I found a real life example of a dictionary here (https://download.freedict.org/dictionaries/eng-deu/1.9-fd1/freedict-eng-deu-1.9-fd1.dictd.tar.xz). Download, open in 7-zip, in several steps until you reach
eng-deu.dictExample:
Quoteparing cutters/ploughs /pˈeəɹɪŋ kˈʌtəz plˈaʊz/
Flachwender <pl>
Synonyms: {skim ploughs}, {turf cutters/ploughs}
see: {skim plough}, {turf cutter/plough}, {paring cutter/plough}
flattening /flˈatənɪŋ/
Flachwerden durch Niederdrücken [textil.]
uckwit /fˈʌkwɪt/
[vulg.] Flachwichser <masc> [vulg.]
Note: Dummkopf
Note: fool
Looks like fun. Who writes the fastest algo to find e.g.

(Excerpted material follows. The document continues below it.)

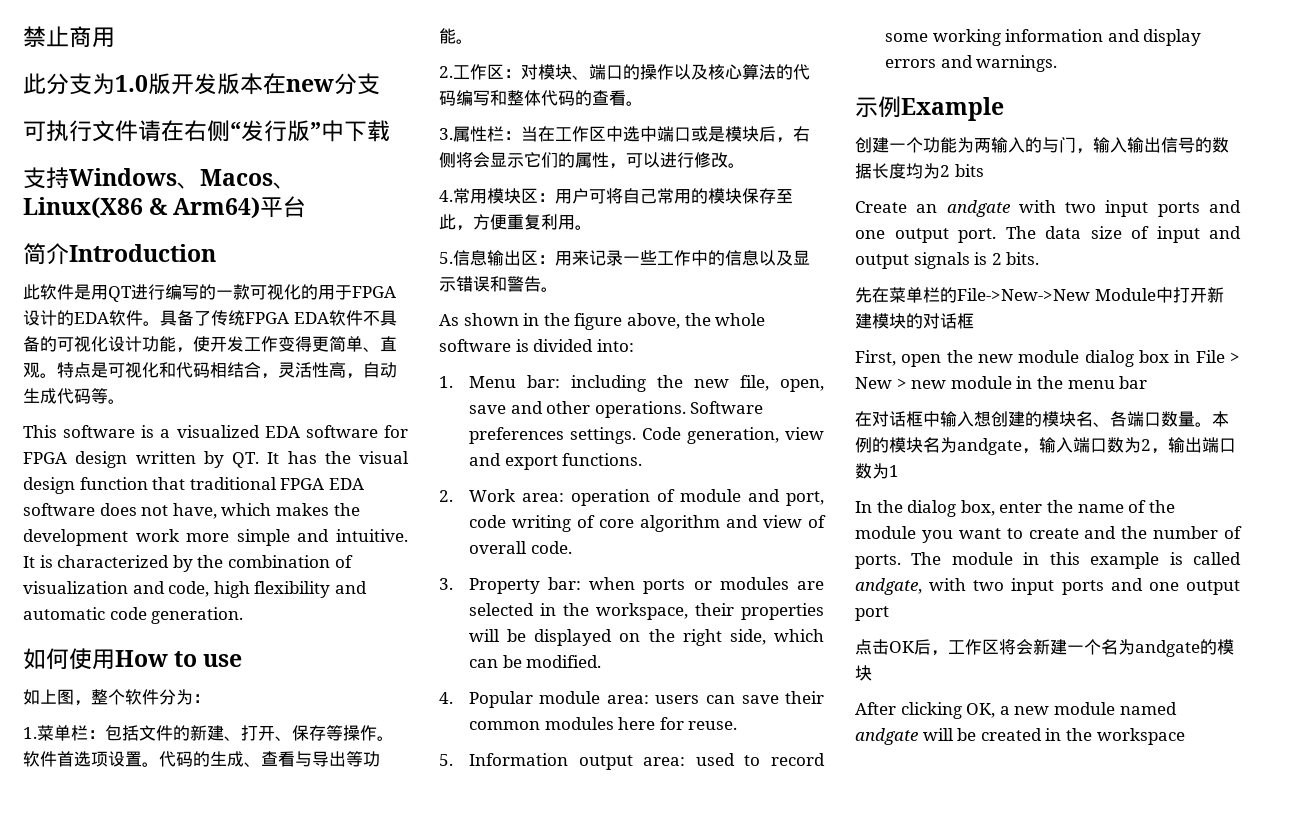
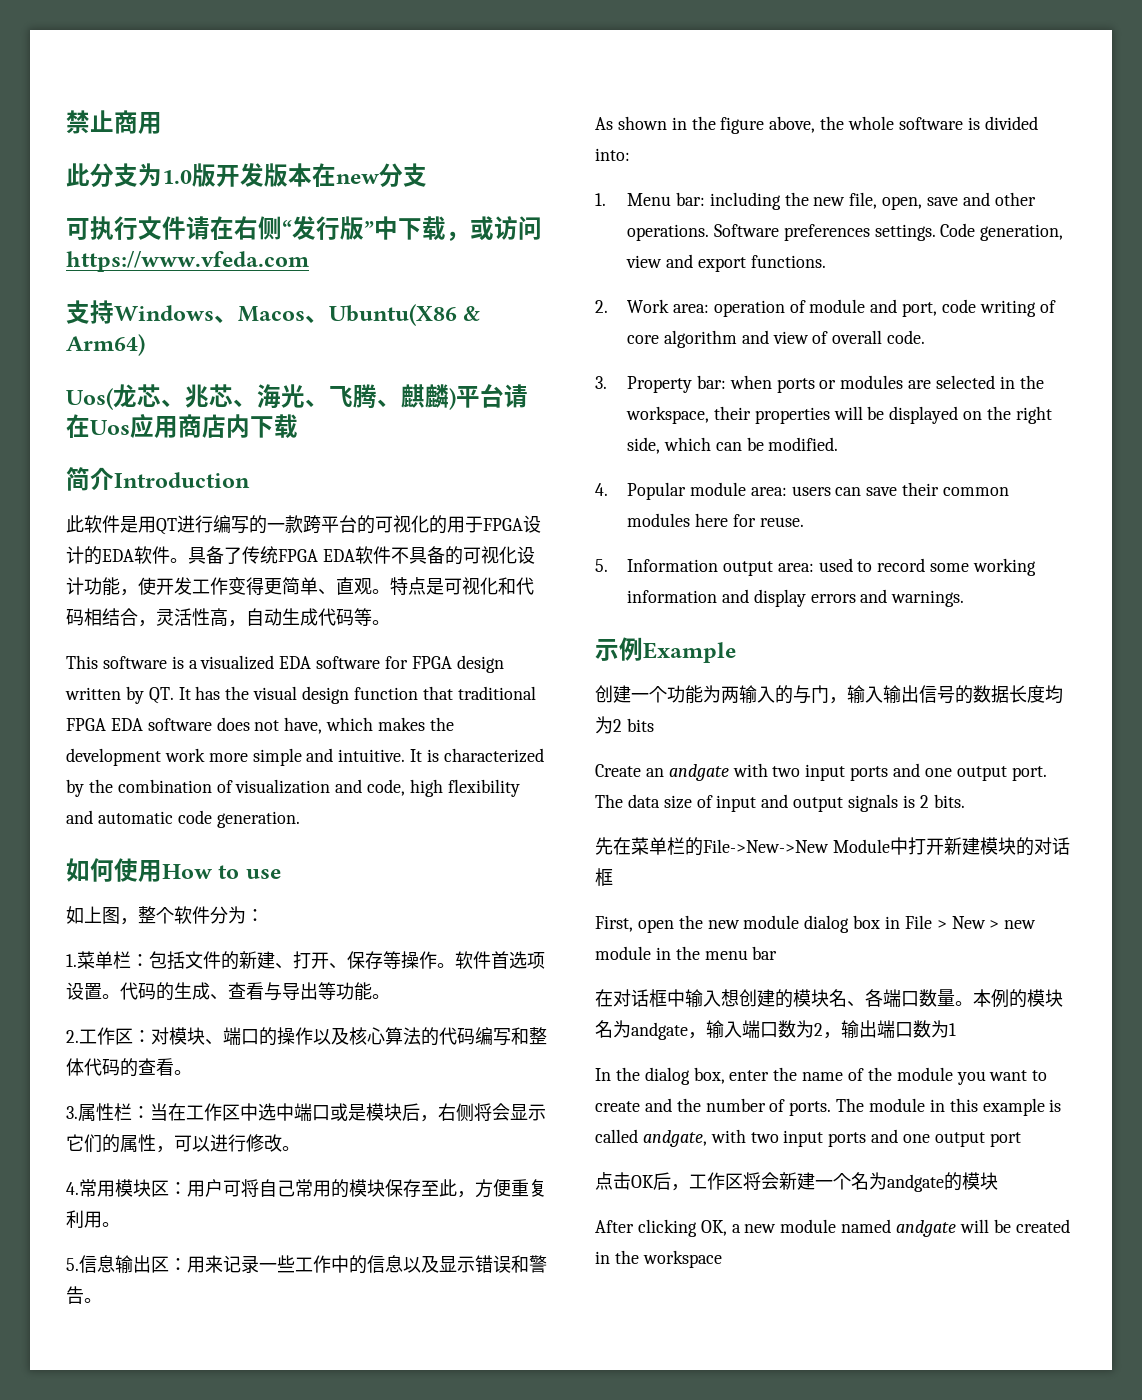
(390, 131) none -> [446,216,542,241] [66,250,309,272] ，或访问https://www.vfeda.com
[23,197,143,219] Linux(X86 -> [329,304,457,326] Ubuntu(X86
[260,196,307,218] 平台 -> [66,384,528,410] [66,414,298,439] // Uos(龙芯、兆芯、海光、飞腾、麒麟)平台请在Uos应用商店内下载
(250, 292) none -> [303,515,375,534] 跨平台的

uckw in this 80MB, two Million lines file?
They also have an API to access the dictionaries (https://freedict.org/downloads/#windows).
It probably has a lot to do with how the dictionary is laid out. If the words are alphabetical, you could get to the first "f" offset by having its address in a table, then linear scan the words until you either find it or not. If I had to do a task like that I would set up a table with each alphabetical character as an offset to a list. If the lists are sorted as they should be, you would only need to scan the second character before you started to scan the whole word.
Quote from: hutch-- on February 03, 2023, 01:53:12 PM
It probably has a lot to do with how the dictionary is laid out. If the words are alphabetical, you could get to the first "f" offset by having its address in a table, then linear scan the words until you either find it or not. If I had to do a task like that I would set up a table with each alphabetical character as an offset to a list. If the lists are sorted as they should be, you would only need to scan the second character before you started to scan the whole word.
Yep, exactly. I would go for a two-character table (26*26=676 DWORDs). If I had too much time at hand, I would try it, but I made a quick test with RichMasm, and finding 43 matches for
flibbertigibbet in that 80MB document takes only about 100 milliseconds, so a proper solution is probably not worth the time :tongue: